Why the Bilderberg Group is still relevant . . .
Tuesday, December 9th, 2008
For example, Bower reports that the young Brown met Bill Clinton at Baden-Baden in Germany; but doesn’t tell us that it was at a meeting of the Bilderberg Group. Perhaps Bower simply doesn’t know this. Does this matter? Yes it does, because the fact that these two youngish, rising social democrat politicians were invited to Bilderberg and then went on to achieve the highest political office is significant. Bilderberg has several functions, one of which is to present young politicians to the movers and shakers of global capitalism. Evidently Clinton and Brown passed their inspection.
Bower also omits – again, perhaps he doesn’t know – the fact that when Brown went to Baden-Baden, his then political boss, Labour Party leader John Smith, was on the Bilderberg Group’s steering committee. This single fact tells us that there is a great deal about the late John Smith that we don’t know – and there may be aspects of the rise of New Labour with which we are similarly unaware. Just to take one example: in the received version of New Labour, one of the episodes is the so-called ‘prawn cocktail offensive’ of the early 1990s during which Smith, the late Marjorie Mowlam and Brown toured the City of London trying to reassure the bankers that, if elected, Labour would not trouble them. But since Smith had been on Bilderberg’s central committee and Brown had attended one of its meetings, many of the bankers with whom the trio were lunching must have already heard that Smith and Brown were going to be compliant if elected. So what was the so-called ‘offensive’ about?
Many political commentators have commented on the way in which ‘the crisis’ has put a spring in Brown’s step; and the apparent rise in Brown’s international status as the British government and Bank of England sprang quickly into action in attempts to restart the inter-bank credit market which is one of the causes of the gathering depression. But public opinion has not really followed. The Tories are still ahead in the polls by double figures and, as unemployment, repossessions and bankruptcies gather pace over the next few months, they may well go further ahead, whether or not they present convincing accounts of the causes of ‘the crisis’ or plausible accounts of how to get us out of it. (Thus far they have done neither. But they don’t need to. They are like Labour was after the Major recession of the early 1990s: all they have to do is not put their foot into their mouths too often and they will win the next election.)
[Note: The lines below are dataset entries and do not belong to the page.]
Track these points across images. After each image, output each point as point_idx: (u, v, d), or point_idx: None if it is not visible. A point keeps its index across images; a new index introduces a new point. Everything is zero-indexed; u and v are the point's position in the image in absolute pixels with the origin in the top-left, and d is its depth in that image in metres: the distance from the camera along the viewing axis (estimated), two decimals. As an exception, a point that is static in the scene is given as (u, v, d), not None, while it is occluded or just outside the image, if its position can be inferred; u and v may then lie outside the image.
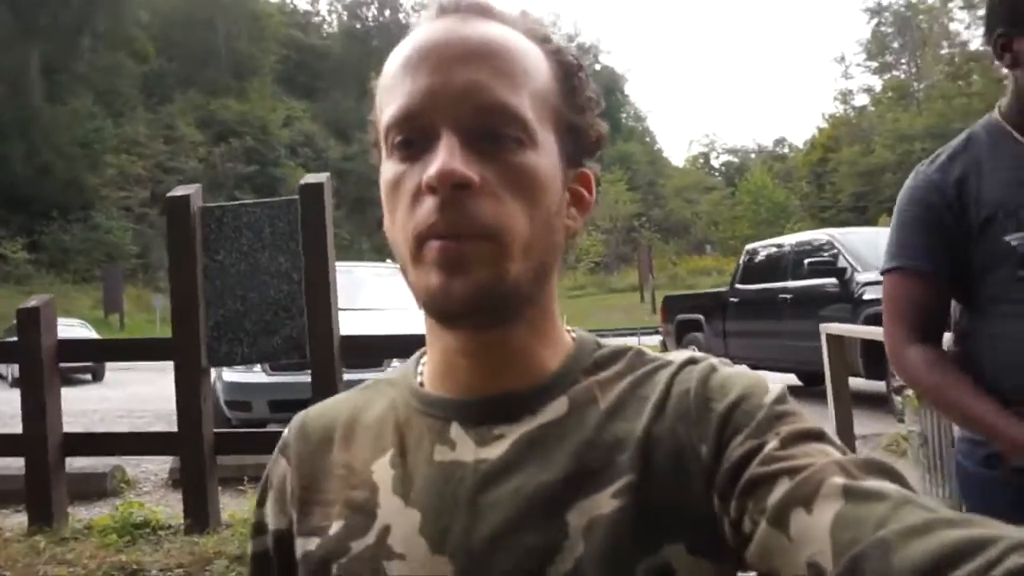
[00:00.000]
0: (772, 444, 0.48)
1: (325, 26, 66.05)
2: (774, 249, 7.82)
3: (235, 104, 49.22)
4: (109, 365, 13.46)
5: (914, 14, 52.77)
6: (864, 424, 5.02)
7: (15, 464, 4.44)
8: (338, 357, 3.37)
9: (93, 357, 9.52)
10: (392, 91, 0.55)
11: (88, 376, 13.60)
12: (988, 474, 1.31)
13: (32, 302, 3.48)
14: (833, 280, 6.27)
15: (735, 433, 0.50)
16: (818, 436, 0.49)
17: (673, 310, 8.96)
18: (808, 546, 0.42)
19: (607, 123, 0.61)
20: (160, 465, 4.61)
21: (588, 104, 0.59)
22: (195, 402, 3.35)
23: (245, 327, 3.40)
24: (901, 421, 4.51)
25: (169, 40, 50.30)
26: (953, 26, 49.92)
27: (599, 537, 0.50)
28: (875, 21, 55.20)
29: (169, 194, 3.51)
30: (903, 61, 55.03)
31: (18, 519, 3.65)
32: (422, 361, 0.64)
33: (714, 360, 0.57)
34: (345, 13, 66.43)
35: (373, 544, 0.55)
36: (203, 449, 3.33)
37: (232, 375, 5.34)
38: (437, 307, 0.53)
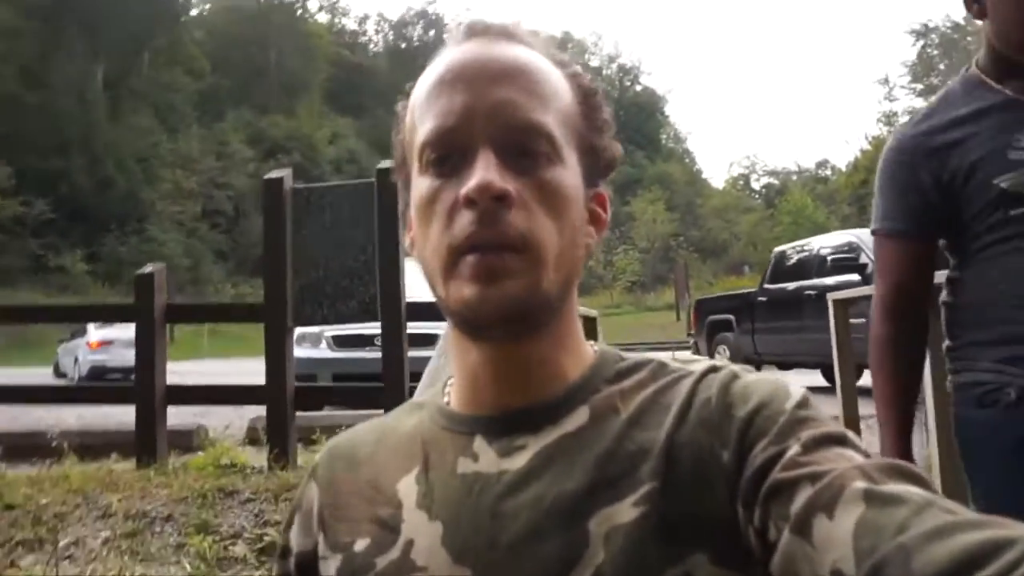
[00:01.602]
0: (794, 449, 0.48)
1: (371, 45, 67.94)
2: (801, 250, 8.22)
3: (284, 121, 50.89)
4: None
5: (961, 36, 52.38)
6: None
7: (118, 419, 5.06)
8: (404, 318, 3.91)
9: (197, 318, 10.51)
10: (426, 110, 0.58)
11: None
12: (984, 414, 1.30)
13: (148, 268, 4.10)
14: (855, 276, 6.64)
15: (757, 439, 0.50)
16: (840, 440, 0.49)
17: (704, 311, 9.38)
18: (831, 552, 0.42)
19: (648, 143, 0.78)
20: (238, 424, 5.19)
21: (605, 126, 0.62)
22: (280, 358, 3.91)
23: (326, 292, 3.96)
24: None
25: (223, 58, 52.29)
26: (1000, 47, 49.38)
27: (620, 546, 0.50)
28: (921, 43, 54.89)
29: (266, 176, 4.12)
30: (949, 83, 54.44)
31: (122, 465, 4.24)
32: (449, 382, 0.66)
33: (735, 368, 0.58)
34: (391, 33, 68.32)
35: (397, 559, 0.56)
36: (286, 399, 3.88)
37: (300, 351, 5.92)
38: (471, 316, 0.55)
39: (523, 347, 0.57)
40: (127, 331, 14.73)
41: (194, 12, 56.35)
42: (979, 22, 1.35)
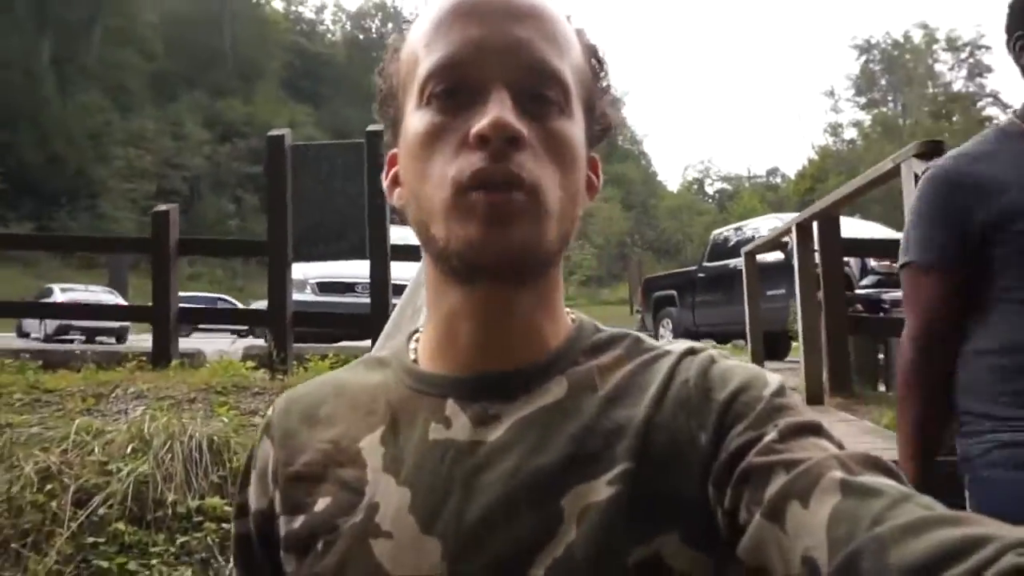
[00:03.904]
0: (771, 436, 0.48)
1: (329, 35, 67.69)
2: (734, 232, 9.16)
3: (240, 106, 50.49)
4: (133, 328, 14.47)
5: (900, 53, 54.96)
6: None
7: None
8: (389, 257, 4.60)
9: (208, 252, 11.18)
10: (435, 39, 0.54)
11: (112, 339, 14.62)
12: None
13: (162, 207, 4.70)
14: (780, 253, 7.53)
15: (735, 423, 0.50)
16: (816, 430, 0.49)
17: (650, 289, 10.27)
18: (803, 540, 0.42)
19: (604, 144, 0.62)
20: (233, 348, 5.81)
21: (607, 89, 0.61)
22: (282, 286, 4.58)
23: (321, 233, 4.62)
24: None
25: (176, 40, 51.53)
26: (937, 67, 52.13)
27: (592, 524, 0.49)
28: (863, 58, 57.48)
29: (269, 133, 4.75)
30: (890, 98, 57.11)
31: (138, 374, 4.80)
32: (415, 338, 0.64)
33: (713, 352, 0.57)
34: (349, 23, 68.15)
35: (360, 522, 0.54)
36: (286, 320, 4.54)
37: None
38: (473, 257, 0.52)
39: (510, 296, 0.55)
40: (91, 295, 15.01)
41: (148, -8, 55.44)
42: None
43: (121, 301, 15.32)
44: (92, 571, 2.34)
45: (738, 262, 8.37)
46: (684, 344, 0.59)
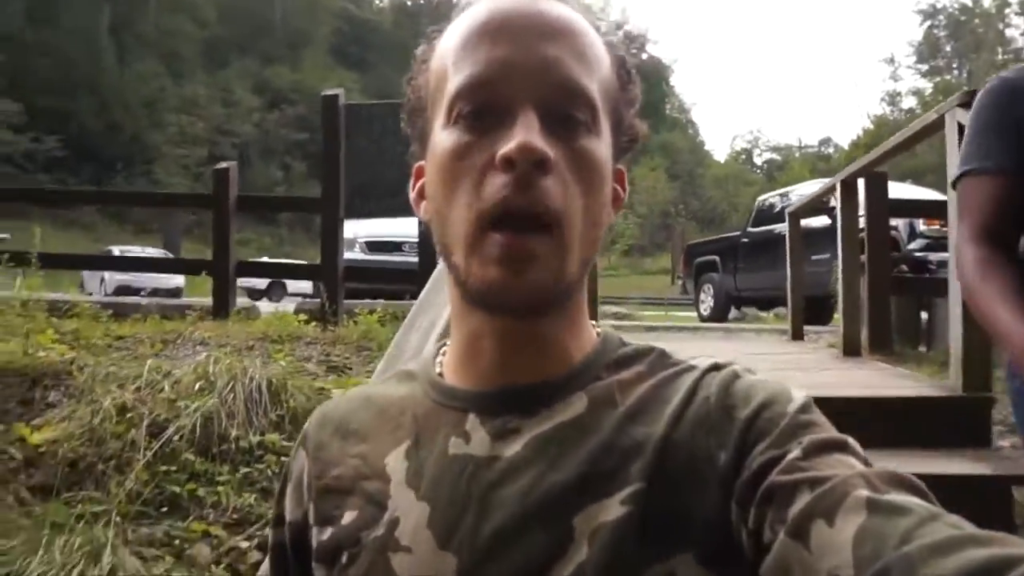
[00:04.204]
0: (795, 453, 0.47)
1: (376, 1, 67.76)
2: (780, 199, 9.05)
3: (288, 73, 51.04)
4: (187, 292, 15.02)
5: (969, 18, 52.62)
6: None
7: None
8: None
9: (266, 207, 12.14)
10: (463, 58, 0.54)
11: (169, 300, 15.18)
12: None
13: (222, 164, 4.91)
14: (826, 218, 7.44)
15: (757, 441, 0.50)
16: (842, 447, 0.48)
17: (693, 254, 10.26)
18: (829, 559, 0.41)
19: (652, 112, 1.04)
20: (287, 305, 6.06)
21: (635, 101, 0.61)
22: (335, 242, 4.75)
23: (373, 191, 4.77)
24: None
25: (228, 8, 52.18)
26: (1009, 32, 49.83)
27: (603, 544, 0.49)
28: (928, 23, 55.17)
29: (323, 93, 4.89)
30: (955, 65, 54.85)
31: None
32: (442, 351, 0.64)
33: (737, 367, 0.56)
34: (397, -11, 68.03)
35: (382, 536, 0.55)
36: (338, 274, 4.73)
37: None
38: (492, 300, 0.53)
39: (533, 326, 0.56)
40: (149, 254, 15.62)
41: (200, -40, 56.08)
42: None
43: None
44: (166, 495, 2.55)
45: (783, 227, 8.30)
46: (709, 360, 0.58)
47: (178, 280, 14.57)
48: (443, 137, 0.55)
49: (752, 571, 0.47)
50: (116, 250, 15.29)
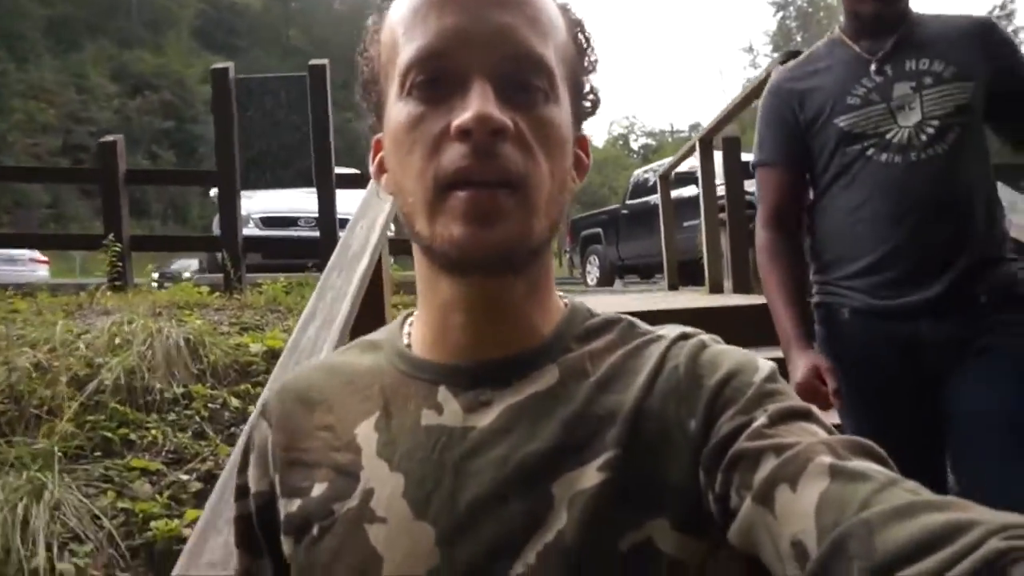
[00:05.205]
0: (761, 420, 0.48)
1: (241, -17, 64.86)
2: (653, 174, 9.74)
3: (150, 57, 48.12)
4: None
5: (815, 10, 56.81)
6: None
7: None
8: (334, 185, 4.91)
9: (155, 182, 11.79)
10: (413, 25, 0.53)
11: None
12: (823, 331, 1.54)
13: (109, 137, 4.85)
14: (694, 187, 8.13)
15: (725, 408, 0.51)
16: (805, 415, 0.50)
17: (578, 228, 10.85)
18: (793, 523, 0.43)
19: None
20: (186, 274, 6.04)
21: (593, 66, 0.60)
22: (233, 213, 4.83)
23: (268, 162, 4.88)
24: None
25: (76, -14, 48.53)
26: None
27: (582, 510, 0.50)
28: (780, 14, 59.16)
29: (212, 67, 4.94)
30: (805, 53, 59.10)
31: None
32: (408, 322, 0.64)
33: (704, 336, 0.58)
34: (265, -30, 65.37)
35: (356, 507, 0.55)
36: (238, 244, 4.81)
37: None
38: (459, 257, 0.52)
39: (501, 288, 0.55)
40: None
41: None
42: None
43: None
44: (97, 441, 2.66)
45: (657, 199, 8.98)
46: (677, 329, 0.59)
47: (42, 272, 13.70)
48: (397, 109, 0.54)
49: (723, 535, 0.48)
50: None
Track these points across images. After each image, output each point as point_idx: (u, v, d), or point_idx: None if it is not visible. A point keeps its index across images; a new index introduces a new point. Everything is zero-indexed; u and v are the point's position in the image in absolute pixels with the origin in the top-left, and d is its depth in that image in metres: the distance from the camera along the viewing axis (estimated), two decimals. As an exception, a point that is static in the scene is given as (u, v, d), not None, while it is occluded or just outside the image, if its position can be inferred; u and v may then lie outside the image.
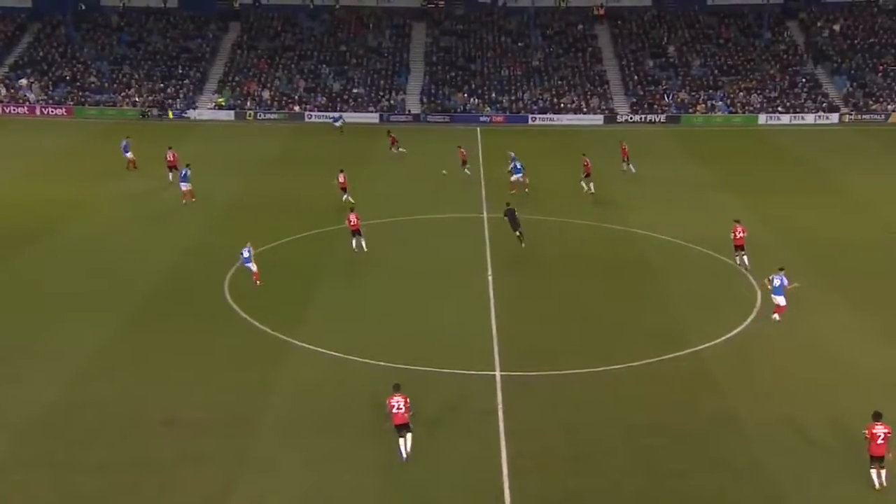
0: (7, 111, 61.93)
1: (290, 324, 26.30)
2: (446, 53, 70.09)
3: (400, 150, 49.23)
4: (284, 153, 49.59)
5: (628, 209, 39.40)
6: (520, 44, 70.80)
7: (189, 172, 39.37)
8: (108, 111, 62.10)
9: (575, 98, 65.17)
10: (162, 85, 65.55)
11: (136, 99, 63.97)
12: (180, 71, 67.32)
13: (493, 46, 70.70)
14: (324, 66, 68.19)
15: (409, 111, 64.18)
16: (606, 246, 34.61)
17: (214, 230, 35.75)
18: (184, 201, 38.73)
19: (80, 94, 64.24)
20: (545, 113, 63.73)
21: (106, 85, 65.21)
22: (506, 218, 33.63)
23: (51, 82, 65.04)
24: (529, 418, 21.36)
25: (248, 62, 68.58)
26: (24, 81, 64.61)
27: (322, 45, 70.47)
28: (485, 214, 38.32)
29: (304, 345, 25.10)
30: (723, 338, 25.99)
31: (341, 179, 39.31)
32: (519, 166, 41.54)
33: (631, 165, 45.91)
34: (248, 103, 64.26)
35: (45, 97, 63.69)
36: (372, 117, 63.06)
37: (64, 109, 62.46)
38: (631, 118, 63.42)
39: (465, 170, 44.46)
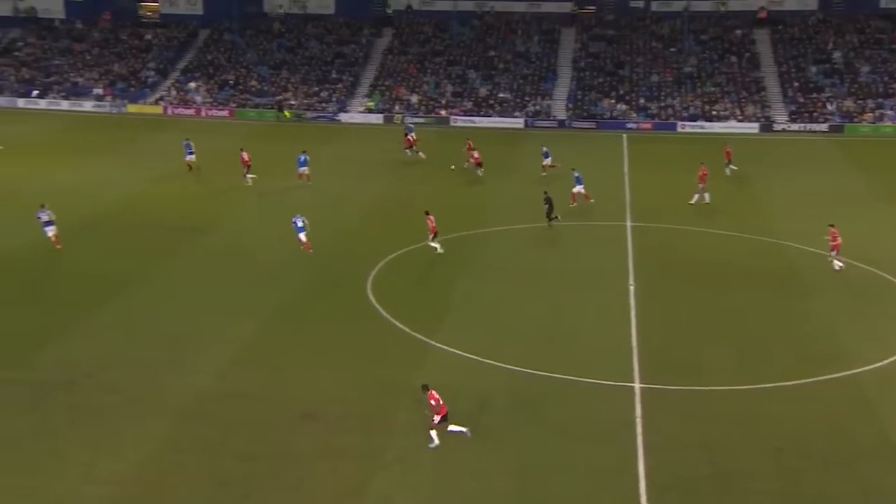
0: (176, 112, 66.10)
1: (429, 325, 26.62)
2: (595, 59, 69.18)
3: (419, 154, 49.32)
4: (428, 156, 50.35)
5: (782, 219, 37.53)
6: (672, 49, 68.92)
7: (307, 158, 43.06)
8: (266, 113, 65.16)
9: (729, 105, 62.77)
10: (316, 88, 68.13)
11: (293, 102, 66.73)
12: (334, 75, 69.73)
13: (644, 52, 69.16)
14: (471, 70, 68.83)
15: (555, 116, 63.76)
16: (756, 258, 33.09)
17: (358, 230, 36.71)
18: (300, 182, 42.34)
19: (242, 96, 67.72)
20: (695, 120, 61.69)
21: (265, 88, 68.44)
22: (546, 205, 35.87)
23: (216, 85, 68.91)
24: (669, 433, 20.69)
25: (398, 67, 70.20)
26: (192, 85, 68.79)
27: (470, 51, 71.17)
28: (628, 223, 37.51)
29: (442, 346, 25.34)
30: (884, 361, 24.27)
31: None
32: (578, 176, 39.80)
33: (732, 166, 45.03)
34: (396, 107, 65.73)
35: (211, 99, 67.54)
36: (516, 122, 63.09)
37: (227, 111, 66.04)
38: (789, 127, 60.40)
39: (478, 172, 44.98)
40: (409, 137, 50.96)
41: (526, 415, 21.63)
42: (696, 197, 40.06)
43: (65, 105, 66.88)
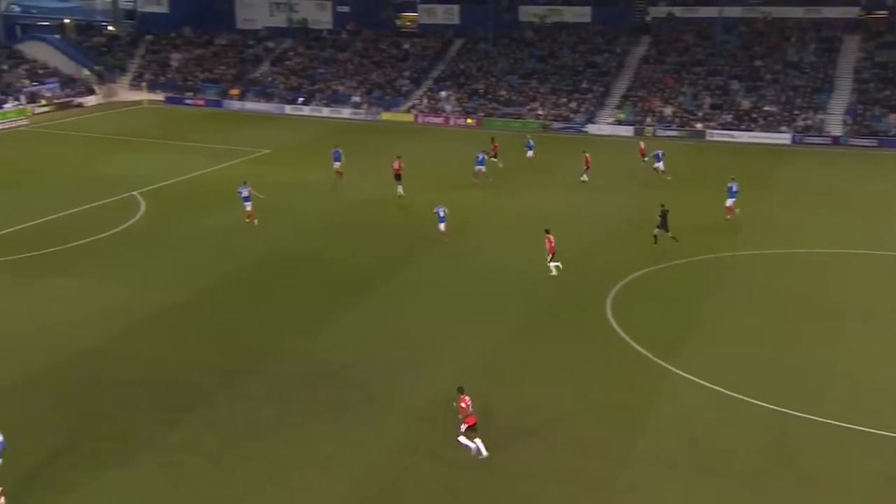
0: (426, 121, 69.26)
1: (670, 350, 25.80)
2: (882, 69, 63.66)
3: (499, 164, 49.21)
4: (690, 170, 48.73)
5: None
6: (976, 58, 61.89)
7: (341, 153, 46.16)
8: (512, 123, 66.45)
9: None
10: (565, 99, 68.48)
11: (540, 112, 67.58)
12: (584, 85, 69.74)
13: (941, 61, 62.69)
14: (734, 81, 65.96)
15: (829, 132, 59.39)
16: None
17: (602, 245, 36.37)
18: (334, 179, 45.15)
19: (490, 105, 69.61)
20: None
21: (513, 98, 69.87)
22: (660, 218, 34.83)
23: (465, 94, 71.39)
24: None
25: (653, 77, 68.85)
26: (443, 93, 71.78)
27: (734, 60, 68.24)
28: (910, 254, 34.15)
29: (684, 374, 24.44)
30: None
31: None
32: (733, 188, 38.35)
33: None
34: (648, 119, 64.44)
35: (460, 108, 70.06)
36: (782, 138, 59.53)
37: (474, 120, 68.18)
38: None
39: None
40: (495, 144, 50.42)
41: (780, 460, 20.32)
42: None
43: (325, 112, 72.30)
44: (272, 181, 46.27)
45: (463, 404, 20.48)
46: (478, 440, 20.30)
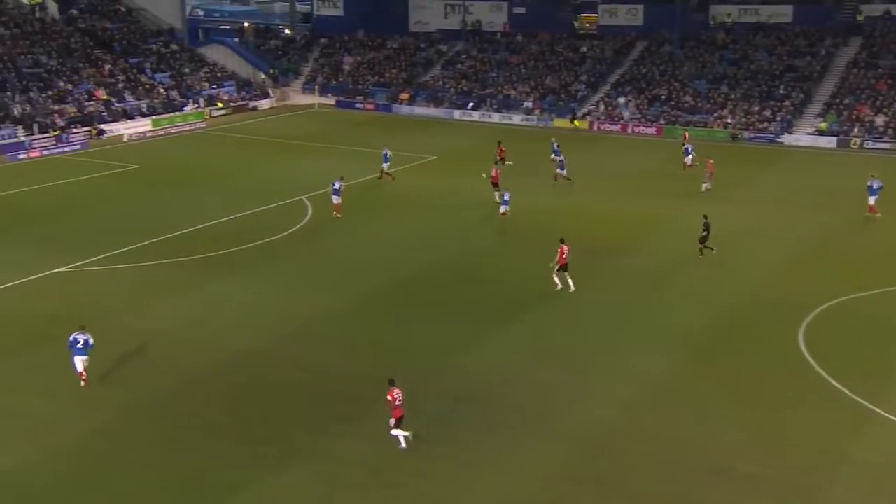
0: (602, 128, 68.57)
1: (874, 389, 24.27)
2: None
3: (507, 163, 50.67)
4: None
5: None
6: None
7: (389, 154, 47.77)
8: (697, 132, 64.44)
9: None
10: (758, 107, 65.92)
11: (728, 120, 65.37)
12: (782, 91, 66.88)
13: None
14: (959, 88, 61.42)
15: None
16: None
17: (797, 267, 34.75)
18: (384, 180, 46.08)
19: (673, 113, 68.02)
20: None
21: (700, 105, 67.96)
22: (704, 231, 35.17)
23: (646, 101, 70.14)
24: None
25: (863, 83, 65.14)
26: (622, 99, 70.86)
27: (960, 64, 63.57)
28: None
29: (891, 417, 22.91)
30: None
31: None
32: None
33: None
34: (856, 129, 60.95)
35: (639, 115, 68.90)
36: None
37: (654, 128, 66.81)
38: None
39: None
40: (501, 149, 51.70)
41: None
42: None
43: (495, 117, 73.04)
44: (437, 189, 47.24)
45: (390, 397, 21.39)
46: (397, 430, 21.43)
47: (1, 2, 72.42)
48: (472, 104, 74.83)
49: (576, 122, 68.83)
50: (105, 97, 67.68)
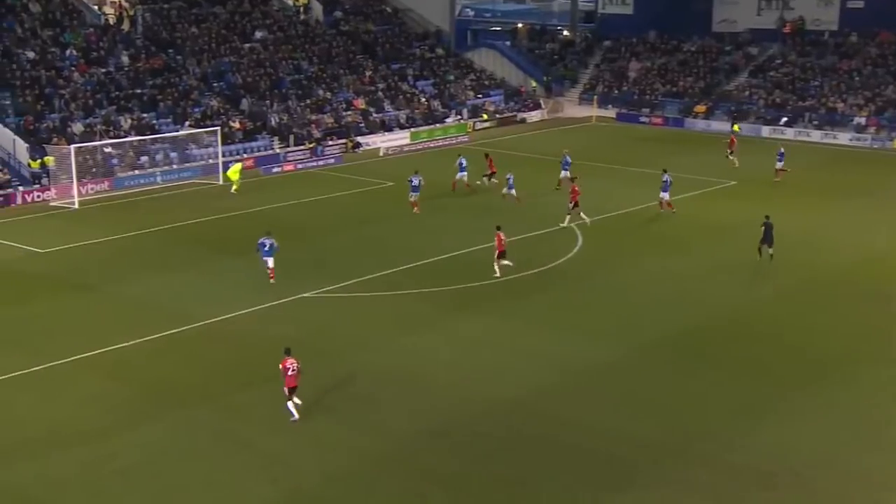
0: None
1: None
2: None
3: (492, 180, 53.16)
4: None
5: None
6: None
7: (418, 182, 48.77)
8: None
9: None
10: None
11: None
12: None
13: None
14: None
15: None
16: None
17: None
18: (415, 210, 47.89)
19: None
20: None
21: None
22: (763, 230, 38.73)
23: None
24: None
25: None
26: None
27: None
28: None
29: None
30: None
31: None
32: None
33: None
34: None
35: None
36: None
37: None
38: None
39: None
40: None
41: None
42: None
43: (815, 136, 70.07)
44: (733, 220, 46.11)
45: (281, 366, 24.35)
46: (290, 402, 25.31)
47: (266, 3, 79.09)
48: (785, 119, 72.33)
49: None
50: (363, 106, 72.10)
The Brown-Darling central line is that it isn’t their fault: it was those crazy Americans. Do they really believe this? Even if we accept that the central blame does lie with American banks, are they really unaware that most of those banks are largely based in London (where they receive ‘light touch’ regulation; i.e. almost no regulation at all) and they used many of the British-controlled tax havens – Jersey, for example – to conduct some aspects of their dodgy business? In Brown’s recent speeches about the need for new rules to regulate globalised capitalism, have you heard him mention the British-controlled tax havens, or tightening regulation in the City, or major restrictions on the speculative activities of the worlds’ banks? No? Me neither.
For the moment I stand by the conclusion to my previous entry on this blog: Brown’s aim is to restart the world economy, tweak things a little, and let the City carry on as before. As we can all see this isn’t going to work. It is just beginning to dawn on the London political commentariat that the model of the British economy accepted by the ruling elites of both parties since 1980 – that services (largely the City of London) will replace manufacturing, fishing and extraction – is false, with or without a credit crunch; with or without a global depression. It is just beginning to dawn on them that for twenty years they have not been able to perceive political and economic reality accurately. And, as a result, this country is heading into deep shit.